OK... I've been feeling somewhat uninspired the last few days. Blame it on the weather, the short(er) days, or the fact that my schedule, now that Anevay is back to school, has changed.
Whatever the reason, I've been reading far too many of my old, sad favorites- such as Jane Eyre- which, although it ends sweetly, is by no means a pick-me-up. I've also been pretty nostalgic, thinking about old friends, and/or people and things I've taken for granted (no need to go too deeply into this). A dear friend took me to see Bright Star, the new Jane Campion movie- you know- the one about the British Romantic poet, John Keats, who died at age 25, leaving his love, Fanny, to wallow in misery for the rest of her life. I cried, of course, a flood of tears, although I think I hid it pretty well (the trick, I've learned, is just to let the tears run. Don't wipe them away- the gesture will alert your movie-partner to the fact that you're crying like an idiot). Perhaps you know of my love for the Romantic poets? One of my prized possessions is a two-volume collection of Keat's letters...
Sigh.
This sort of thing happens to me every autumn. Contrary to what happens to most people- who, by the look of things, eat more as the weather turns- I eat less- it becomes a chore. I tend to lose weight. I get migraines. I want to cry when I see the leaves fall from the trees. I toss and turn, my dreams become stronger and stranger. All I want is to be hugged and loved and have sweet people make me tea (or throw back a couple shots of whiskey).
Um, yeah, just sayin'.
Really, I'm not nearly as tragic as I make myself out. I'm just being a whiny brat. Deal.

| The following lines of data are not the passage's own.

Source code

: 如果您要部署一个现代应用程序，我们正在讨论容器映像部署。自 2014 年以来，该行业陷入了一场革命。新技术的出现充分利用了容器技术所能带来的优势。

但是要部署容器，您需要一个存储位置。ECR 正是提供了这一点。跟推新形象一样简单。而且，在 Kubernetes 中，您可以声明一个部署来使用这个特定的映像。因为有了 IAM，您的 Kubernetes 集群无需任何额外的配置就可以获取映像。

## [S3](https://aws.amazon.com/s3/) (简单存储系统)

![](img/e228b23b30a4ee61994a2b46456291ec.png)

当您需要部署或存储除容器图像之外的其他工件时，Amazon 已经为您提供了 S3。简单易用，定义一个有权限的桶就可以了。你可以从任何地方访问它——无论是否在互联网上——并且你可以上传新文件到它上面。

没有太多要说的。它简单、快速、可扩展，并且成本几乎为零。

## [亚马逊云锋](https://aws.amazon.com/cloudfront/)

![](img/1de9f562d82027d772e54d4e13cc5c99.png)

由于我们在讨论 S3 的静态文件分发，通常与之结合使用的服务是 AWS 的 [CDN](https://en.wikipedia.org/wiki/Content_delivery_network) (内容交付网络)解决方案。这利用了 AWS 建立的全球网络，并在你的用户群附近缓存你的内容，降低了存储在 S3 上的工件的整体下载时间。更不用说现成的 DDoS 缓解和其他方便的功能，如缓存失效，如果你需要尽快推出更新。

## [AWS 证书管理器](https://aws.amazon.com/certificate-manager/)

Good news is that I'm forcing myself to make something new every day, work on the book, and, am feeling inspired about a new project (more about this to come... it'll take me a few months to teach myself how to sew properly enough to even begin talking about what I'd like to make!).
Here are a couple of the little things I've been making these days. Figure that even though I'm not in a beautiful romantic relationship, there's no reason for me not to be super happy for those of you who are (um, this sort of self-pity also is something that happens to me every autumn. Sigh. It'll pass soon, I promise!). I'm not really feelin' the macabre right now... rather, I've been sitting daydreaming about F-in' hearts and ponies and rainbows and weddings, just like a little girl:
Um, Mom and Alan, if you're reading, I guess you guys now know what I'm giving you for Christmas this year... Cotton floss over nice Irish linen, and hand-stained hoops (by yours truly, of course). Cute, huh?
Same goes for you, Nana and Grampa.
In fact, if you're near and dear to me and are in a loving relationship, please ignore the fact that you ever saw this post. (Oh, and if you happen to hate embroidery on little hoops, let me know ASAP, OK?)
Funny aside about the hoops above:
So, I had never stained wood before. I really, really wish someone had told me how impossible it is to remove stain from sinks, bathtubs, and SKIN. Yes, friends, I got this sticky stuff all over my hands, and it would not come off. I was in tears, laughing like a maniac... I used everything to try to remove it, including Goo-gone, and then, um, don't think I'm too much of an idiot, but I even tried Pinesol. I know, I know, ammonia is NOT supposed to touch skin, but after about 1/2 hour, I was desperate. Thing is, the more I tried to remove it, the more it just SPREAD, until my hands were covered in the stuff. Finally, I just scrubbed the hell out of my hands with a heavy-duty sponge. There's still a bit under my nails and beneath my ring, but hey, it makes me look crafty, right?
Oh- one last thing- I just got an email from a woman at NY Magazine... They are just wrapping the Winter Wedding issue, which means in just a few short weeks, you'll be able to pick up your copy and see my work stitched across two pages!! Cool, huh?